My spouse and I have talked about this on a number of occasions.  Could part of my/our purpose be the relationship we have with transgender issues?  Could we possibly be advocates or "spokeswomen" about coping with transition from both perspectives?  We are both very empathetic people and also have strong convictions about certain issues.  We both believe in an individual's rights to be who they are, no matter what others think of them, as long as you aren't hurting anyone else.  We both realize that there are people who will never agree with our points of view, but there might be some people who could be enlightened by our experiences if they are open-minded.

I find myself commenting on blogs from trans people (mainly trans women) just trying to help them see that there are people out there who will accept them for who they are.  It breaks my heart to see despair that they will never find someone who could accept them.  We are out there.  I want to let them know that.  I also want to offier their partners someone to talk to and the chance to be a part of a wonderful Facebook group I'm a part of which is private and just for us partners/spouses who are supportive of the transition.  Connecting with the other wives/partners of transitioning people has helped me tremendously in my understanding of my own feelings.  We are respectful of the times we get frustrated and just need to "vent" but also offer helpful advice on different ways to approach communication or simply accept the process.

Have I actually helped anyone?  I don't know, but I feel like I should try.  I find myself staying up far too late, just trying to find someone I can help who is suffering through something we have experienced to let them know they aren't alone.  Why do I obsess about that?  Do my comments make a difference?  You never know.  Sometimes one comment can lift you up or inspire you to keep going.  Maybe it's my own ego wanting to be a part of the community in any way I can or maybe it is a way to try and understand my spouse better.

Where does it go from here?  Do I pursue being an advocate for supporting transgender issues as a non-trans* person?  Would that do any good?  Does anyone really care about my perspective?

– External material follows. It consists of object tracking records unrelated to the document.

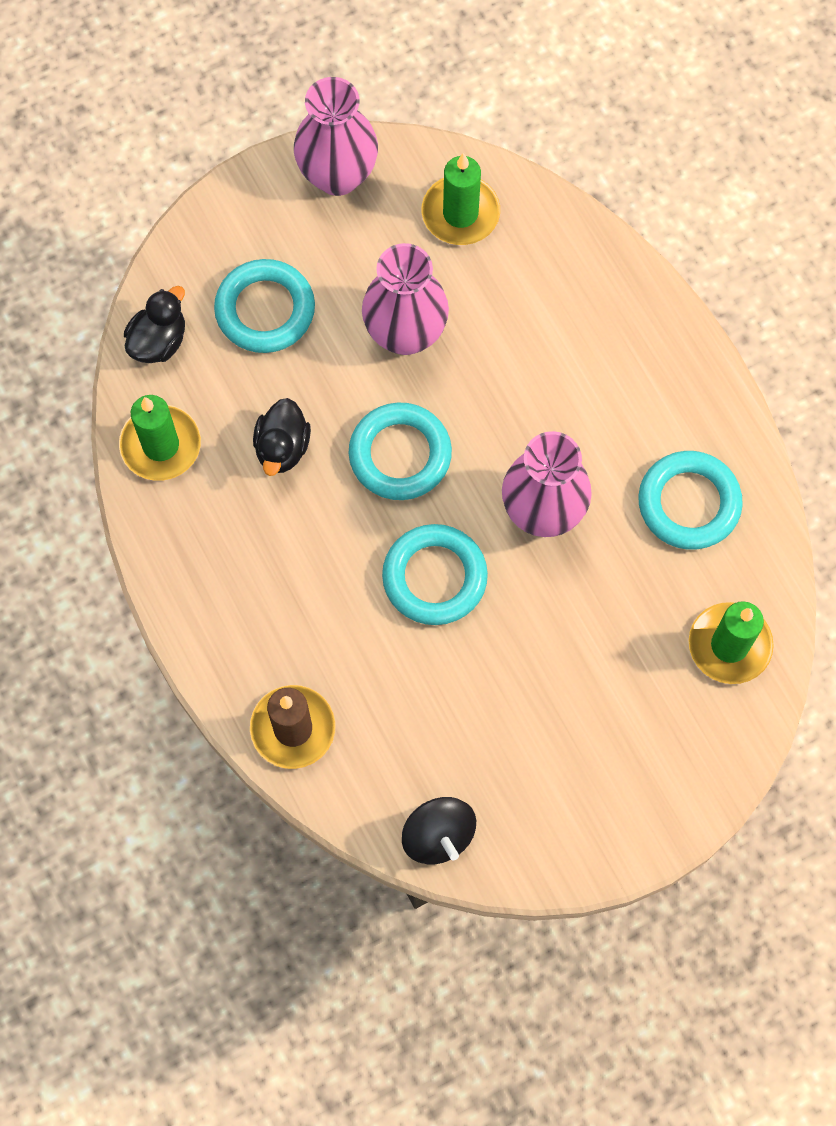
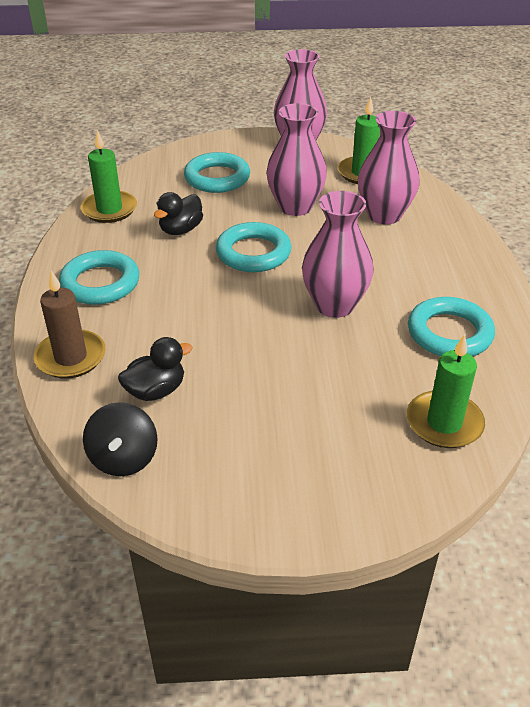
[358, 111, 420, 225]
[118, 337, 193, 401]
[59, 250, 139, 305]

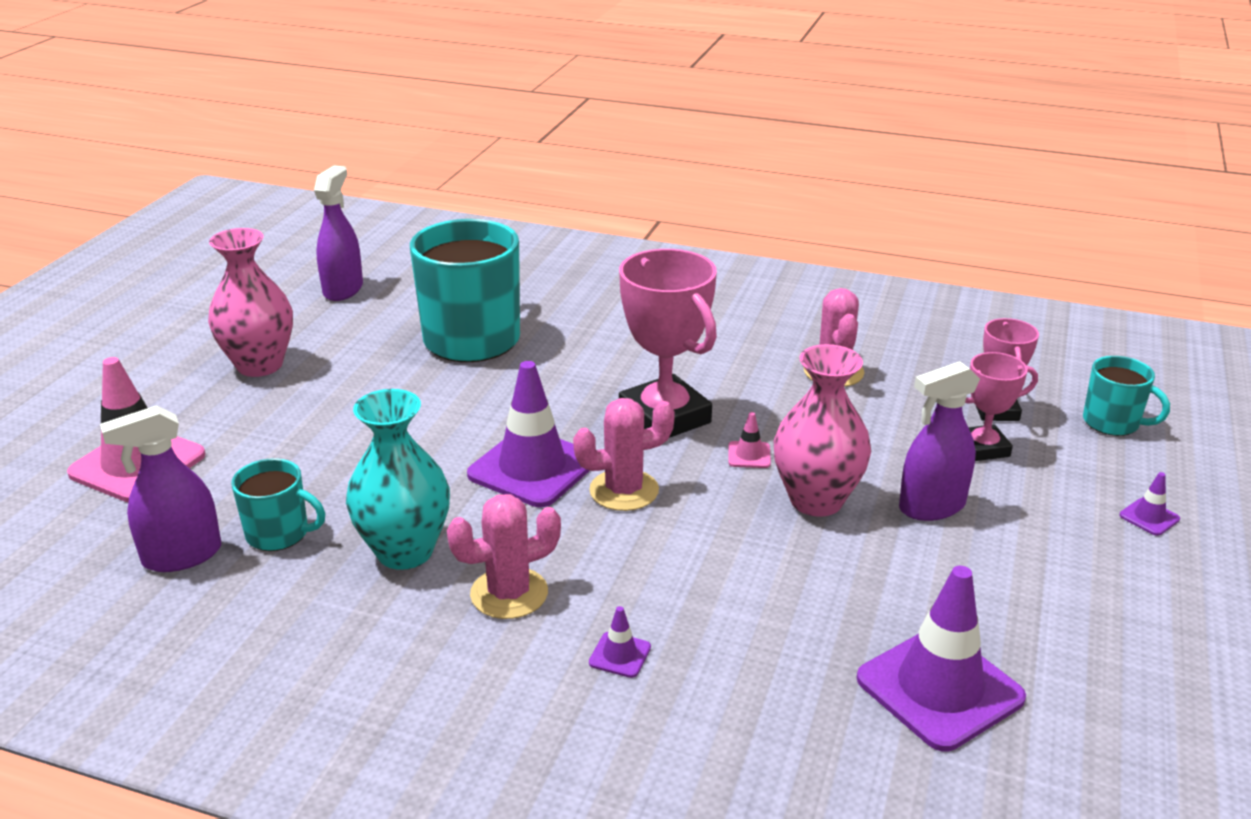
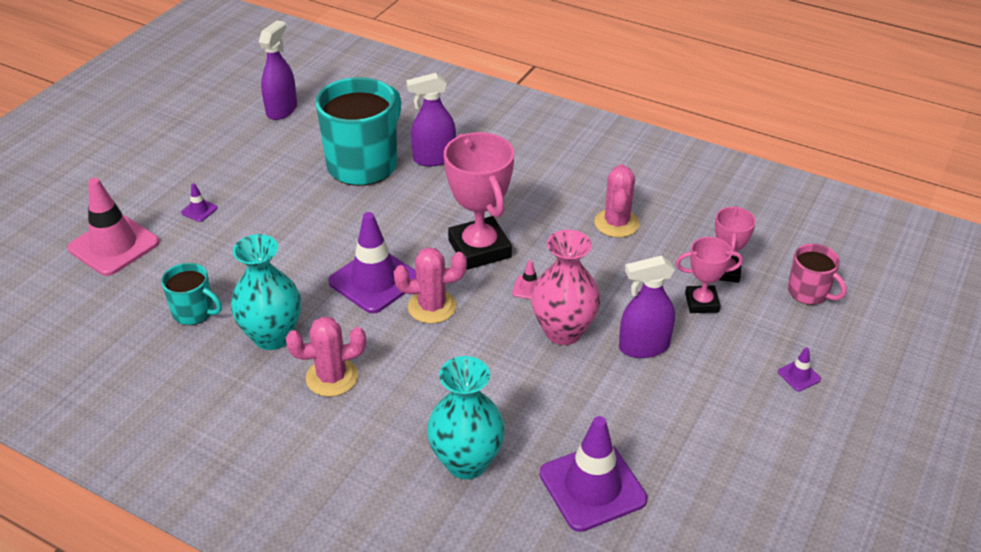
[208, 228, 293, 377] (first image)
[427, 356, 505, 479]
[406, 73, 456, 166]
[181, 183, 218, 222]
[788, 244, 847, 305]

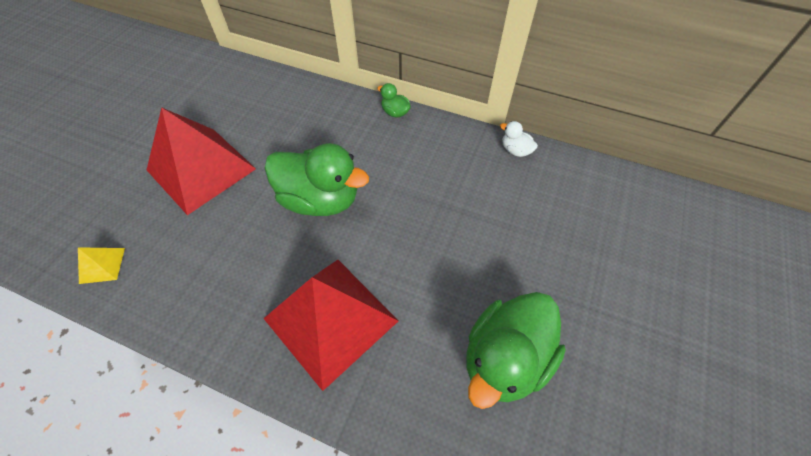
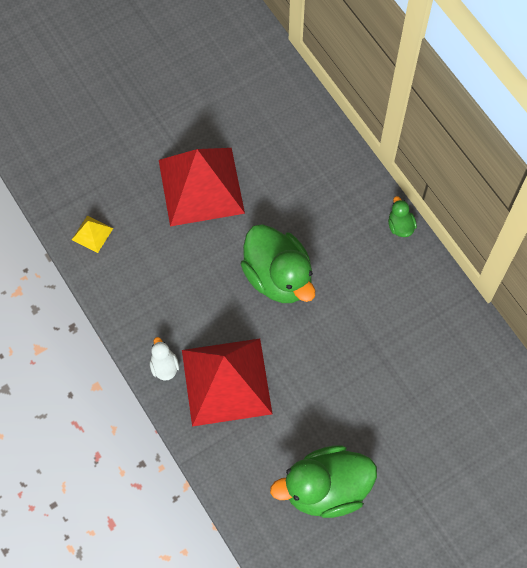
[150, 337, 179, 381]

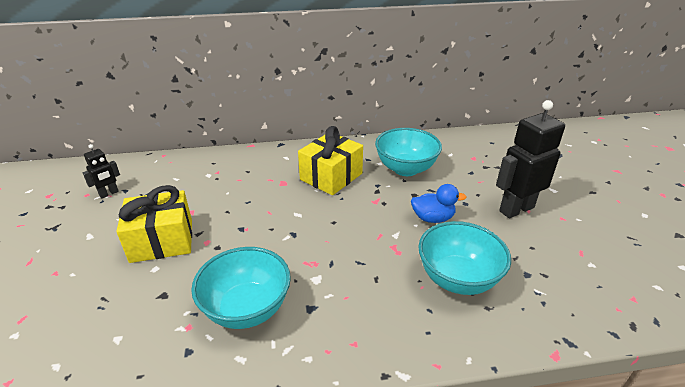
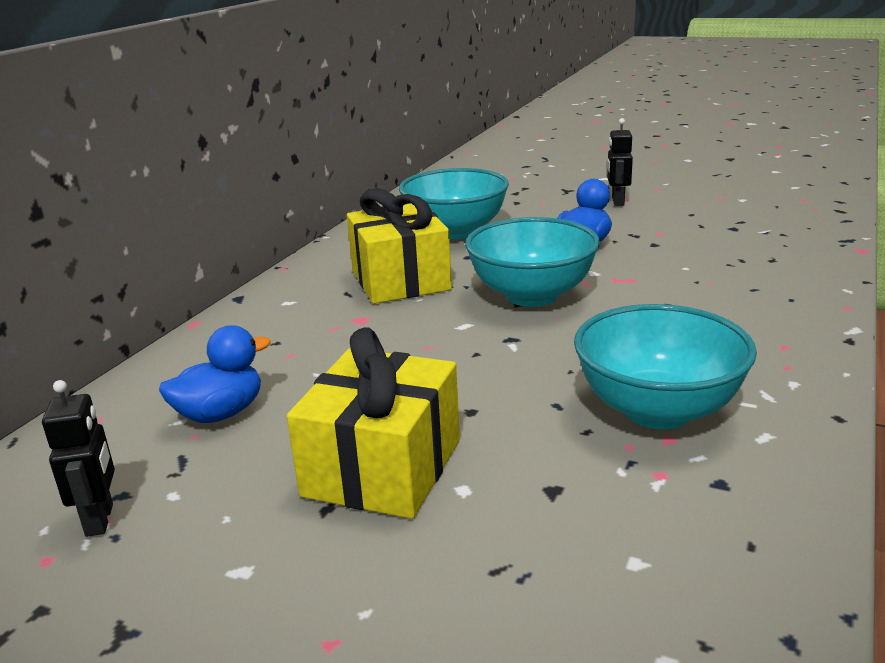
[159, 325, 271, 423]
[465, 217, 600, 307]
[607, 118, 633, 206]

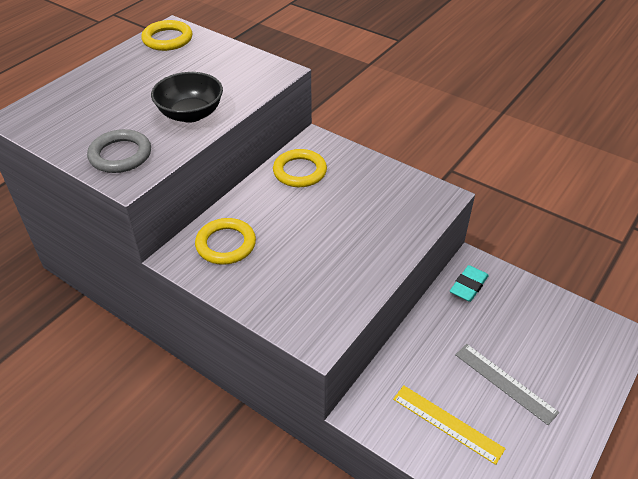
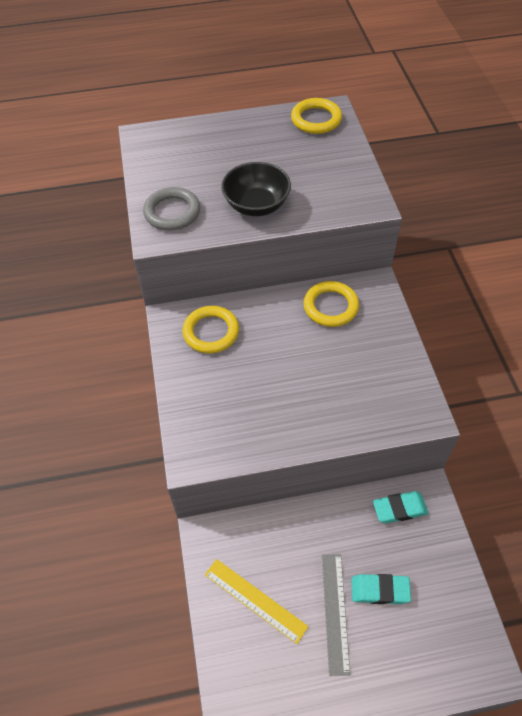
[351, 574, 411, 604]
[205, 559, 309, 644]

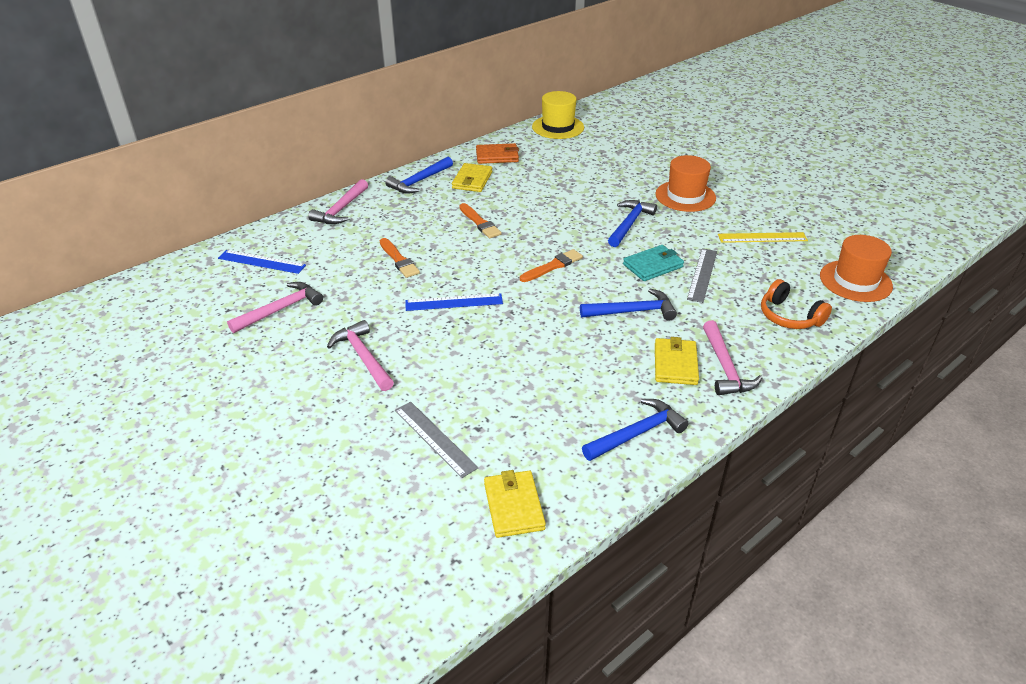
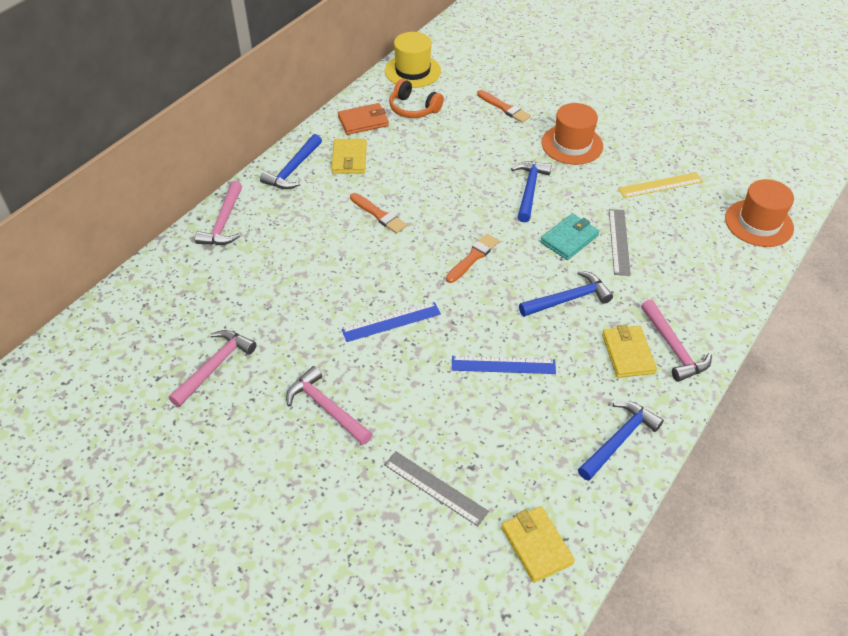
[452, 356, 556, 374]
[477, 90, 531, 123]
[389, 79, 444, 118]

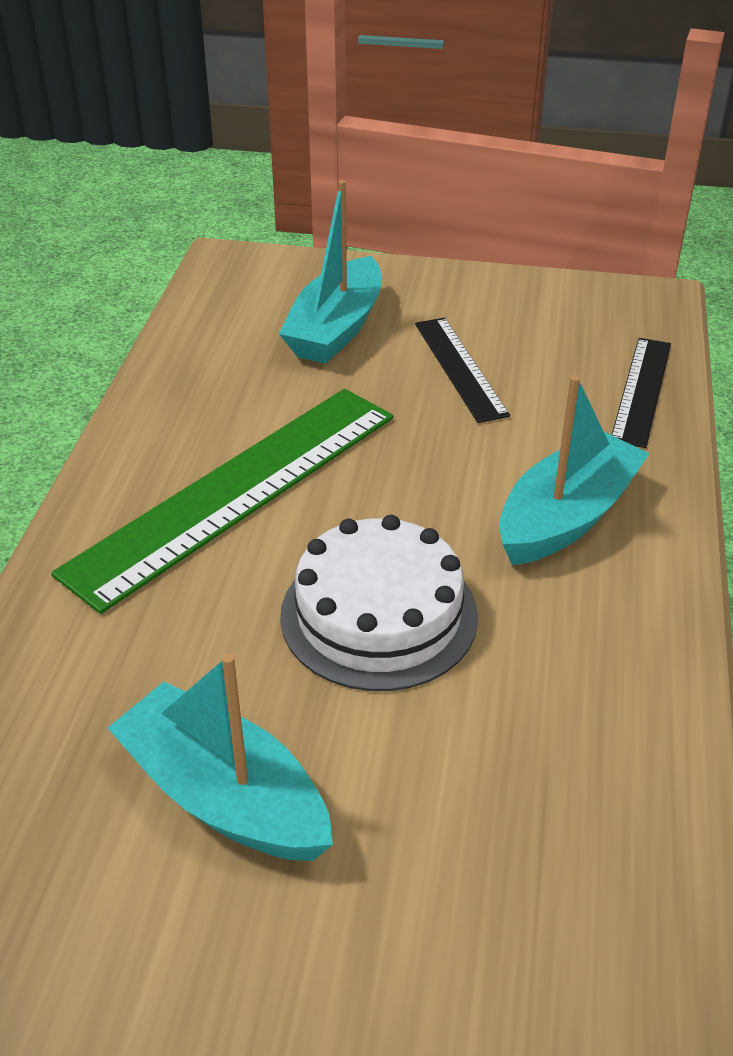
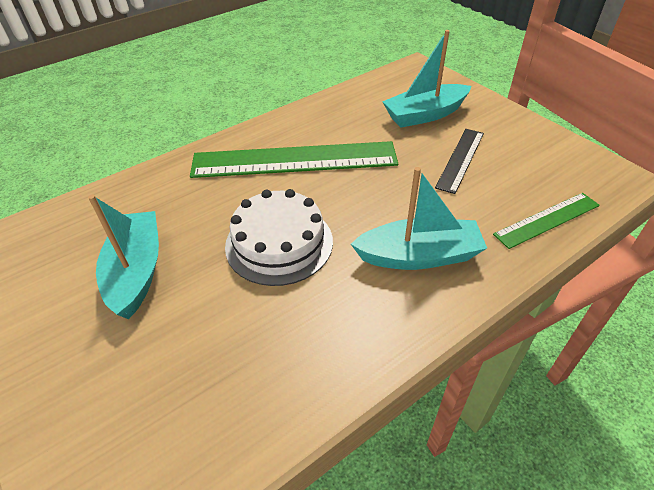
[493, 193, 600, 249]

I started this blog mainly as therapy for myself.  It has done me a lot of good actually, so I don't regret anything I've written.  It's helped me discover many things about myself and helped me gain confidence in my relationship as well as making me really start looking at who I am deep down.  I make a conscious effort to try and find the silver lining in my situation, especially with my writing.  Does that actually translate to anyone else?